O Tribunal Superior do Trabalho (TST), que gastará este ano
R$ 3,23 milhões com as pensões para filhas solteiras, paga benefícios mensais
que variam de R$ 1.189,13 a R$ 32.074,85. O maior valor é destinado a três
filhas de ministros. São, no total, 23 beneficiárias.

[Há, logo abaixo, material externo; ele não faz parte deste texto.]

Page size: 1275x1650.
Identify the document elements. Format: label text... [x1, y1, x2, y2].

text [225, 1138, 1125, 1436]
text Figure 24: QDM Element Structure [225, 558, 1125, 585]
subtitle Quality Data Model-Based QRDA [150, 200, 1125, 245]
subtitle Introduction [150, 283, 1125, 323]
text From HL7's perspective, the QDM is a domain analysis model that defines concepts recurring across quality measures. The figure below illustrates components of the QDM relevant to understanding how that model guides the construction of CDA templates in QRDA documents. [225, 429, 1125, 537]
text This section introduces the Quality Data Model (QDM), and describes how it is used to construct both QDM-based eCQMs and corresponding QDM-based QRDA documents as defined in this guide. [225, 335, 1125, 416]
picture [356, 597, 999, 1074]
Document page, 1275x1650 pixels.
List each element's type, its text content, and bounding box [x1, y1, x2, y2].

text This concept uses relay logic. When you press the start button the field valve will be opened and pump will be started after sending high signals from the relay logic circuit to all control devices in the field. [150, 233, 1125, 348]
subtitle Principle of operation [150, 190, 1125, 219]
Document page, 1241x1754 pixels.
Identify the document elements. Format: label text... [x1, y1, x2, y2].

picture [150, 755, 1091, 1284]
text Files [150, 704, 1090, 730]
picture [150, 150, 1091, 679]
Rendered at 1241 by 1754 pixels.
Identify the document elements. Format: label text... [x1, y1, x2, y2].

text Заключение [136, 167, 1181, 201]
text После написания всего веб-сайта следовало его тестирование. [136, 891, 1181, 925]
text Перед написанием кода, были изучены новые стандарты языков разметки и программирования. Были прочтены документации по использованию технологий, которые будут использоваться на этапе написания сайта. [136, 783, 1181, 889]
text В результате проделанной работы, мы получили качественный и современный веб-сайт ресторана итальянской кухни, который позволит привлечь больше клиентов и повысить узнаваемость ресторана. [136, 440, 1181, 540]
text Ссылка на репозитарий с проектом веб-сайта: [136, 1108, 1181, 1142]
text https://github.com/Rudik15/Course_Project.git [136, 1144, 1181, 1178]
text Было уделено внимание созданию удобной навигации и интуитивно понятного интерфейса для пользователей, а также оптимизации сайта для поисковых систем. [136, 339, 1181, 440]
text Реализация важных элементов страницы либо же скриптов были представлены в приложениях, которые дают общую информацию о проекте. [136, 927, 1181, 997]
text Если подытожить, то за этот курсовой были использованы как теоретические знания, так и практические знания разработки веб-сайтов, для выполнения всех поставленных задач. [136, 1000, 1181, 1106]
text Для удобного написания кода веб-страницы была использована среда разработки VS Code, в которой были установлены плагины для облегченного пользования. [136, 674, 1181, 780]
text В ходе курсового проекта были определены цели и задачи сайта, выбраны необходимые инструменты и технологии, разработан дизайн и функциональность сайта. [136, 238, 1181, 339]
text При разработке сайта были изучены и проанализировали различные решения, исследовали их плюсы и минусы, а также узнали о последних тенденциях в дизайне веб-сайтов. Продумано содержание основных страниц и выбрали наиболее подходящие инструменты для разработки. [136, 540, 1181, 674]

No Tribunal Superior Eleitoral (TSE) são 28 beneficiárias. O
desembolso mensal chega a R$ 267,4 mil e a estimativa de gastos em 2015 é de R$
3,47 milhões. A Corte não diz quanto paga a cada filha solteira.
BENEFICIÁRIAS TRABALHAM
Procurados pelo GLOBO, o Supremo Tribunal Federal (STF) e o
Superior Tribunal de Justiça (STJ) não informaram quanto pagam em pensões a
filhas solteiras, nem o número de beneficiárias ou o valor total que será
desembolsado em 2015.
Já a Câmara dos Deputados informou que era necessário pedir
os dados via Lei de Acesso à Informação, ainda não tenham sido requeridos nomes
das beneficiárias. O pedido pela Lei de Acesso não foi respondido até o
fechamento da edição.
A constatação de seguidas fraudes e questionamentos sobre o
benefício instituído na década de 1950 levaram o Tribunal de Contas da União
(TCU) a editar a Súmula 285, em 2014, para estabelecer as regras de manutenção
da pensão. A partir de estudos e acórdãos anteriores, a Corte determinou que a
filha solteira, maior de 21 anos, só pode manter o benefício enquanto depender
economicamente da pensão.
O GLOBO identificou, no entanto, mulheres com carreiras
profissionais ativas que continuam a receber. A acadêmica Márcia Coelho
Flausino ganha por mês R$ 24.933,44, já descontados os impostos, como
pensionista da Câmara dos Deputados. No entanto, segundo o Currículo Lattes de
Márcia, ela trabalhou por quase 10 anos com carteira assinada em agências de
publicidade, universidades particulares, na Universidade de Brasília e no Metrô
do Distrito Federal.
De acordo com o currículo, Márcia tem doutorado em História
pela Universidade de Brasília e estava fazendo pós-doutorado em Portugal. Hoje,
atua como consultora de imagem, como consta no documento profissional da
acadêmica publicado na página do Conselho Nacional de Desenvolvimento
Científico e Tecnológico.
O GLOBO fez contato com Márcia por telefone, que confirmou
ter dado aulas na Universidade Católica de Brasília. Mas, ao ser questionada
sobre a manutenção da pensão, mesmo sendo uma profissional ativa, disse que não
iria responder.
Outra pensionista que se recusou a comentar a situação foi
Márcia Gomes de Almeida Icó, que recebe o valor mensal líquido de R$ 9.638,08
da Câmara dos Deputados. Ela é psicóloga e atende profissionais encaminhados
pelo Sindicato dos Policiais Federais no Distrito Federal. Não é contratada da
entidade, e sim prestadora de serviços.
De acordo com a súmula do TCU, caso comprovado que a
pensionista não depende economicamente do benefício, ele tem de ser cortado.
Segundo o Planejamento, a situação “tem de ser aferida caso a caso” e não é
possível fixar um valor como parâmetro, “sob pena de se cometer injustiças, em
nome da legalidade estrita”. Por isso, explicou a pasta, o “simples fato de ter
outra fonte de renda não implica necessariamente a perda”.